→ **Given passage**:
=== Begin Enclosure ===

A prime example is D-NOME, which has developed the world’s first room-temperature PCR technology with rapid sample extraction. This innovation aims to disrupt the $40 billion POC diagnostics market by offering lab-grade accuracy for infectious diseases without the heavy infrastructure. Additionally, startups are using multi-omics and AI to discover novel biomarkers, such as microRNA, to improve early disease detection, especially for oncology.
Why India, Why now?
India stands at a unique intersection of favourable geopolitics, large market opportunities, a burgeoning talent pool, a large pharmaceutical infrastructure and favourable government policies. India currently holds 4 per cent of the global specialty chemicals industry with a significant increase in demand expected over the next few years as the world. The country also boasts a huge pharmaceutical industry gearing up for the next phase of innovation as novel drugs go off-patent.
The Government of India recently launched the $12 billion Research, Development and Innovation Fund (RDI) to accelerate private sector participation in the Indian deep science tech ecosystem. This fund will catalyse the deployment of capital through various private sector agencies such as venture capital funds into innovative deep science startups in the country. The new BioE3 policy aims to accelerate India’s bioeconomy to $300 billion by 2030 by setting up a network of biomanufacturing facilities for pilots and scale up. India is slowly accepting and approving trials for new genetically edited crops with Site-Directed Nuclease (SDN) 1 and 2 edits now being considered non-GMO.
Apart from domestic talent, there is an inflow of returning talent to the country with exposure of having worked in global pharmaceutical and biotech companies. Pharmaceutical Global Capability Centers (GCCs) have grown 2.5x in five years, with 23 of the top 50 pharma companies driving core drug discovery functions from India. Finally, developing biotechnology driven processes in India offers significant capital efficiencies.

=== End Enclosure ===

→ **Data under study**:

=== Begin Enclosure ===

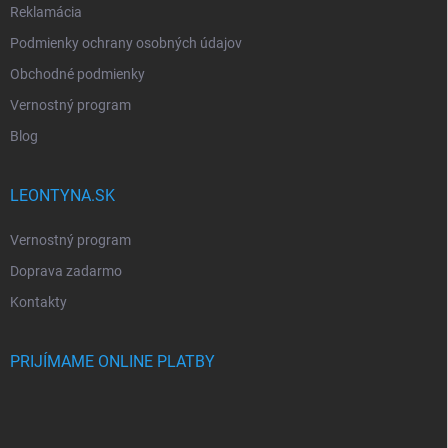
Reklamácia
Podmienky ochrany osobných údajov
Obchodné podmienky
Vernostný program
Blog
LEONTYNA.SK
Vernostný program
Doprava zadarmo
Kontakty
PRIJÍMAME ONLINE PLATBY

=== End Enclosure ===
=== Begin Enclosure ===

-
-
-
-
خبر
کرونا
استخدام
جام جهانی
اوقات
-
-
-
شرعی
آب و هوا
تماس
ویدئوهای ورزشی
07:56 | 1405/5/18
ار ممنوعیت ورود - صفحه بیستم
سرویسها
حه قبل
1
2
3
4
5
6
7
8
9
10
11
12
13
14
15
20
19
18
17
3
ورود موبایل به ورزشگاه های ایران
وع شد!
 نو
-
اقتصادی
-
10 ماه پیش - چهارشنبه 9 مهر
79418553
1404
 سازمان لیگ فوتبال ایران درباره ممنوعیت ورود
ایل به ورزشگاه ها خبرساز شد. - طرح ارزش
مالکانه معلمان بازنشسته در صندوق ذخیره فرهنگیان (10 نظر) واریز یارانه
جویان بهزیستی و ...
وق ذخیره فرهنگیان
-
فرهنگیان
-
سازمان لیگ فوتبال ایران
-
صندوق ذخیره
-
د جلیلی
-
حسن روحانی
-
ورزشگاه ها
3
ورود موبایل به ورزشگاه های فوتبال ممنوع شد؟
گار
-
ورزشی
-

=== End Enclosure ===

→ **Tasks to complete**:
(1) Retype the passage on India's biotech opportunity word for word, starting with "A prime example" and going on through "India, Why now?".
(2) Extend the passage on India's biotech opportunity, picking up right after its final sentence.

→ **Answers per task**:
(1)
A prime example is D-NOME, which has developed the world’s first room-temperature PCR technology with rapid sample extraction. This innovation aims to disrupt the $40 billion POC diagnostics market by offering lab-grade accuracy for infectious diseases without the heavy infrastructure. Additionally, startups are using multi-omics and AI to discover novel biomarkers, such as microRNA, to improve early disease detection, especially for oncology.
Why India, Why now?

(2)
Challenges and the road ahead
While funds are catalysed and pilot infrastructure is set up, a key pillar for innovation remains the universities and research labs across the country, which need to be incentivised to commercialise their cutting edge research. India’s R&D spend as a percentage of GDP hovers around 0.6-0.7 per cent, a very low number compared to many developed and developing economies. Moreover, this is heavily reliant on public funds, with very little private sector or industry participation. In this regard, the Anusandhan National Research Foundation (ANRF), set up in 2023 will play a key role in catalysing investments into India’s R&D ecosystem. Secondly, commercial talent from large industries needs to join hands with startups and help accelerate the commercial and scale up journey. India needs a culture of innovation and commercialisation to prosper which will be the foundation needed to build globally competitive deep science and biotech startups.
This foundation along with the unique convergence of technology maturity, market forces and India advantage will present a unique opportunity for Indian startups and industries to develop cutting edge sustainable technologies and products for the future.